Sportmax’s new attitude is a fashionable force to be reckoned with. With two rows of bright lights and large strips of white fabric hanging above (inspired by the large-scale kinetic works of artist Daniel Wurtzel), the new collection was presented on a sweeping concrete runway lined with stadium seating. First, we fell in love with the fluid shirt dresses and kaftans—most of which looked like they were faded by a hot summer sun. Lots of cotton and silk set the seasonal tone, followed by more sturdy materials for chilly nights, like rubberized jersey, georgette, and leather. Tailored looks then took charge with structured suits in soft fabrics. Footwear, like ankle-wrap sandals and futuristic sneakers, complemented bucket bags, new eyewear shapes, and sporty leather caps. For the Sportmax girl, it’s possible to take athleisure to the next level.

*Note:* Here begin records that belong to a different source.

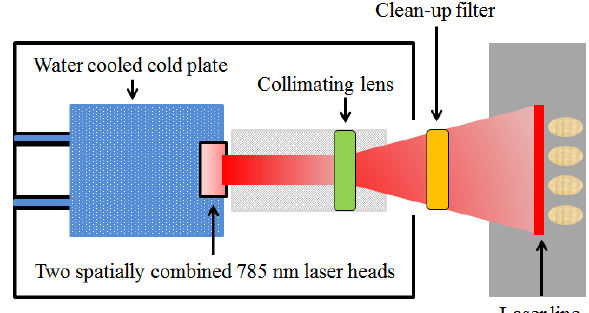
Figure 2. Line laser system used as the excitation source of the Raman hyperspectral imaging system.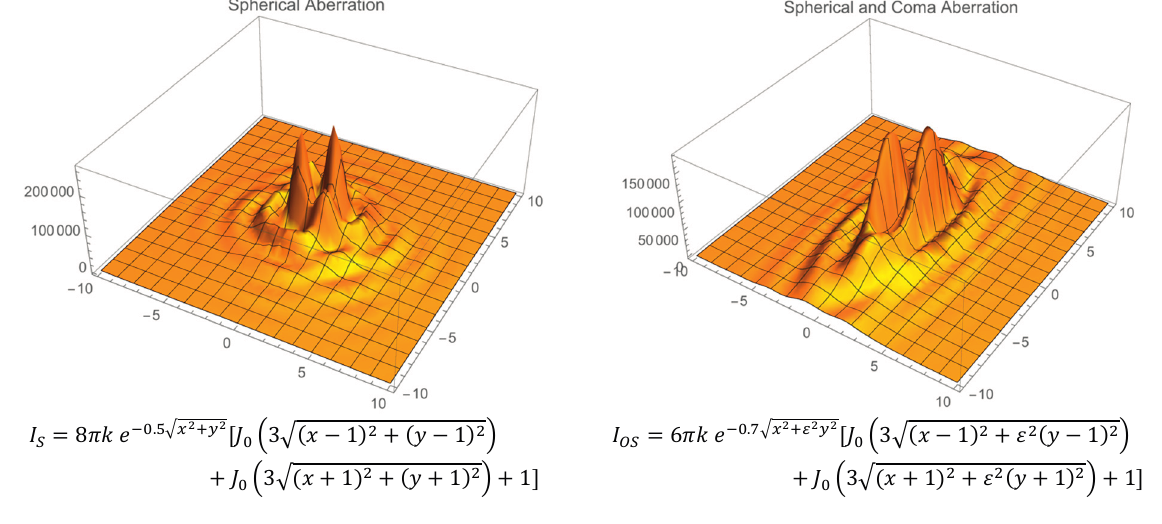
Figure 8. The intensity profiles are plotted using equations that simulate the spherical and spherical with coma aberrations at the optical caustic focal length [20,30]. In the right panel, the parameter ɛ is the eccentricity of the oblate spheroid, and as in Figure 4, k is the angular wavenumber.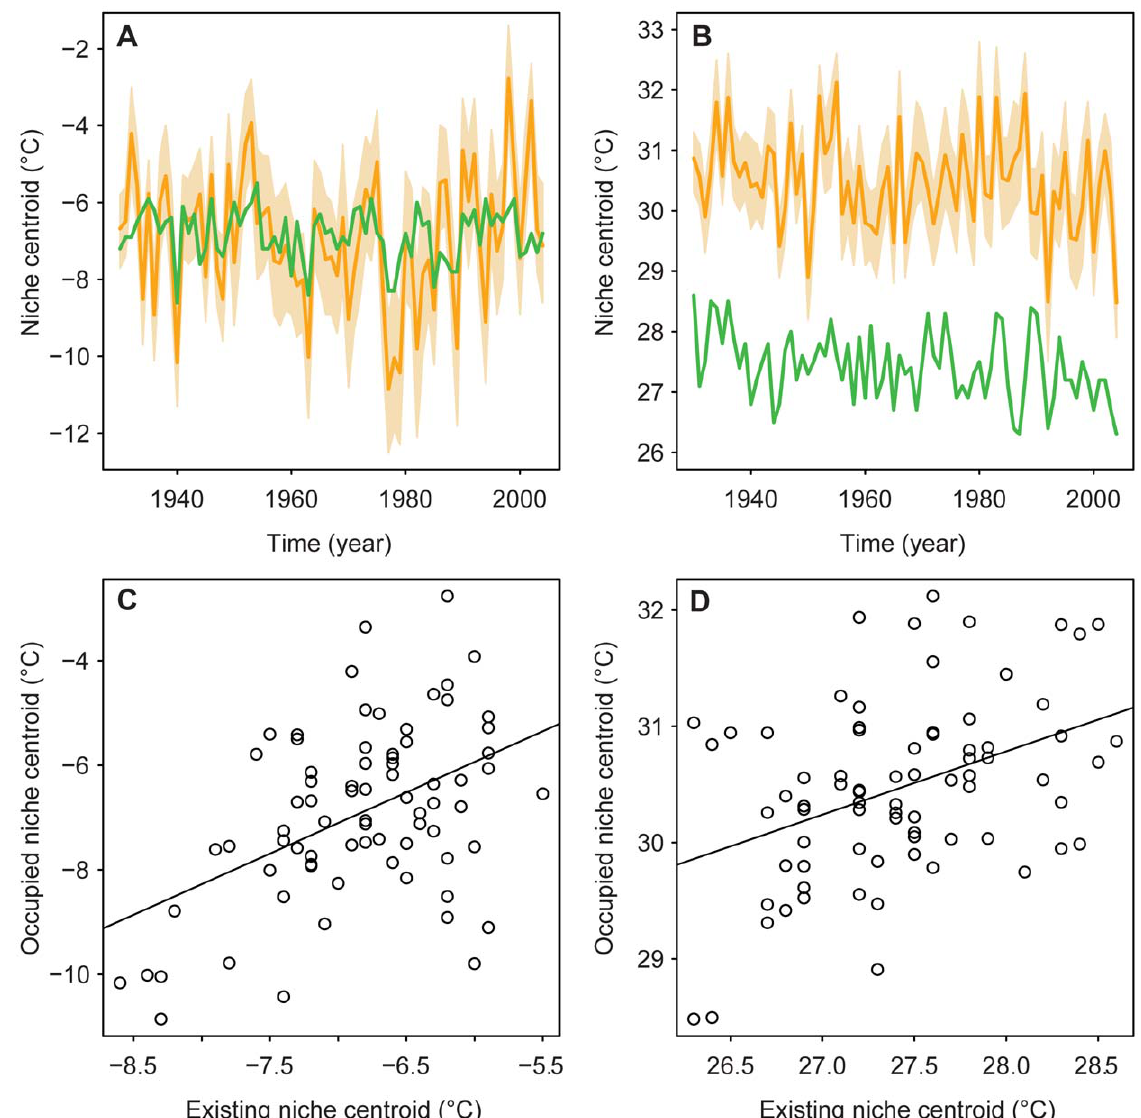
Figure 2. Time series of the occupied and existing LD50 niche centroid locations in climate space: (A) minimum temperature of the coldest month; and (B) maximum temperature of the warmest month. Light orange polygons show the 95% confidence intervals, and dark orange lines the means, of occupied niche centroids evaluated for 100 bootstrap samples (controlling for sample size over time, see Materials and Methods). Green lines show the existing LD50 niche centroids. Plots of the annual location of the occupied niche centroid versus the existing LD50 niche centroid, 1930–2004, for: (C) minimum temperature of the coldest month; and (D) maximum temperature of the warmest month. Solid lines show slope of observed Pearson’s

In a chic courtyard featuring miniature hot air balloons adorned with leopard spots and tribal-esque details, Etro models walked on a palette of wooden boards above large pond pebbles and grass below. Terracotta roofs in the background provided a warm color palette for the collection that followed. A bohemian spirit flowed through the presentation, dotted with patterns enriched by shades of plum, dark orange, and olive. High-waisted leopard print shorts were paired with a wide belt, an elegant cream top with unique embroidery, roll-down boots, and a bag with fringe trim. Textured fabrics were enriched by elaborated knits, and we fell for cotton pinchos, maxi cardigans, and shirts worn over shorts that were belted at the waist. The brand’s usual paisleys also made an appearance in blue on trousers, and up top, the brand celebrated a line of shirts for the brand’s new #EtroByYourName project. Intended to celebrate timelessness and the first men’s shirts created by Gimmo Etro in the 1960s, the unisex line features a Pegasus on the pocket and is customizable. For the finale, barefoot Etro girls paraded down the runway in jeans and #EtroByYourName tops, eluding to summer fun on the horizon.